§ Exercise goal
Retype every line of the listing below with no changes to wording, spelling, punctuation, or order.

>> Begin Data rows

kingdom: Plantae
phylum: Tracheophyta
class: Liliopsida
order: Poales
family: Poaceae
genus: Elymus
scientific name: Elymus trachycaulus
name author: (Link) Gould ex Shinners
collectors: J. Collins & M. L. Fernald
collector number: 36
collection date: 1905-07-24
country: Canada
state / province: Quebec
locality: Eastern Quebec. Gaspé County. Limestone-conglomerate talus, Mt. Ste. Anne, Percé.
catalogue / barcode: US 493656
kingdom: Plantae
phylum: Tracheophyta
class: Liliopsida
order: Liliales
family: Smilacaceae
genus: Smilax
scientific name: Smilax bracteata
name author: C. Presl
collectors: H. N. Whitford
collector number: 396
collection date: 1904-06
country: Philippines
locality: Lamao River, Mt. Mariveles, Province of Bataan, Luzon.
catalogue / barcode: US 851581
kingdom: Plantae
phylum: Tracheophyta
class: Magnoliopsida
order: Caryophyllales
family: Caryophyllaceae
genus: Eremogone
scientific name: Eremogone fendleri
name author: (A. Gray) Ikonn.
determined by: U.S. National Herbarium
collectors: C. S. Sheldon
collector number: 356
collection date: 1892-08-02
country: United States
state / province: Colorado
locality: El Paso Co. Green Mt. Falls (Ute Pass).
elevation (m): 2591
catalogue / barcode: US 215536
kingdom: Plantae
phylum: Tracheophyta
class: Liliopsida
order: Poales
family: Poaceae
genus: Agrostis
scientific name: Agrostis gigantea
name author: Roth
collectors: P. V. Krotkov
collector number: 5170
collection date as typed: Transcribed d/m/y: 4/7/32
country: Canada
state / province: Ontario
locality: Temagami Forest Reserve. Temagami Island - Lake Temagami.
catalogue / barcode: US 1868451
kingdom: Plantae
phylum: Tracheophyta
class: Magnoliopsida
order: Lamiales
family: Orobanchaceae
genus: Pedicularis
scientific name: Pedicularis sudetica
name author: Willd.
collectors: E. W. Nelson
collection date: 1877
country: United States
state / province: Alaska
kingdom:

>> End Data rows

§ Exercise response
kingdom: Plantae
phylum: Tracheophyta
class: Liliopsida
order: Poales
family: Poaceae
genus: Elymus
scientific name: Elymus trachycaulus
name author: (Link) Gould ex Shinners
collectors: J. Collins & M. L. Fernald
collector number: 36
collection date: 1905-07-24
country: Canada
state / province: Quebec
locality: Eastern Quebec. Gaspé County. Limestone-conglomerate talus, Mt. Ste. Anne, Percé.
catalogue / barcode: US 493656
kingdom: Plantae
phylum: Tracheophyta
class: Liliopsida
order: Liliales
family: Smilacaceae
genus: Smilax
scientific name: Smilax bracteata
name author: C. Presl
collectors: H. N. Whitford
collector number: 396
collection date: 1904-06
country: Philippines
locality: Lamao River, Mt. Mariveles, Province of Bataan, Luzon.
catalogue / barcode: US 851581
kingdom: Plantae
phylum: Tracheophyta
class: Magnoliopsida
order: Caryophyllales
family: Caryophyllaceae
genus: Eremogone
scientific name: Eremogone fendleri
name author: (A. Gray) Ikonn.
determined by: U.S. National Herbarium
collectors: C. S. Sheldon
collector number: 356
collection date: 1892-08-02
country: United States
state / province: Colorado
locality: El Paso Co. Green Mt. Falls (Ute Pass).
elevation (m): 2591
catalogue / barcode: US 215536
kingdom: Plantae
phylum: Tracheophyta
class: Liliopsida
order: Poales
family: Poaceae
genus: Agrostis
scientific name: Agrostis gigantea
name author: Roth
collectors: P. V. Krotkov
collector number: 5170
collection date as typed: Transcribed d/m/y: 4/7/32
country: Canada
state / province: Ontario
locality: Temagami Forest Reserve. Temagami Island - Lake Temagami.
catalogue / barcode: US 1868451
kingdom: Plantae
phylum: Tracheophyta
class: Magnoliopsida
order: Lamiales
family: Orobanchaceae
genus: Pedicularis
scientific name: Pedicularis sudetica
name author: Willd.
collectors: E. W. Nelson
collection date: 1877
country: United States
state / province: Alaska
kingdom:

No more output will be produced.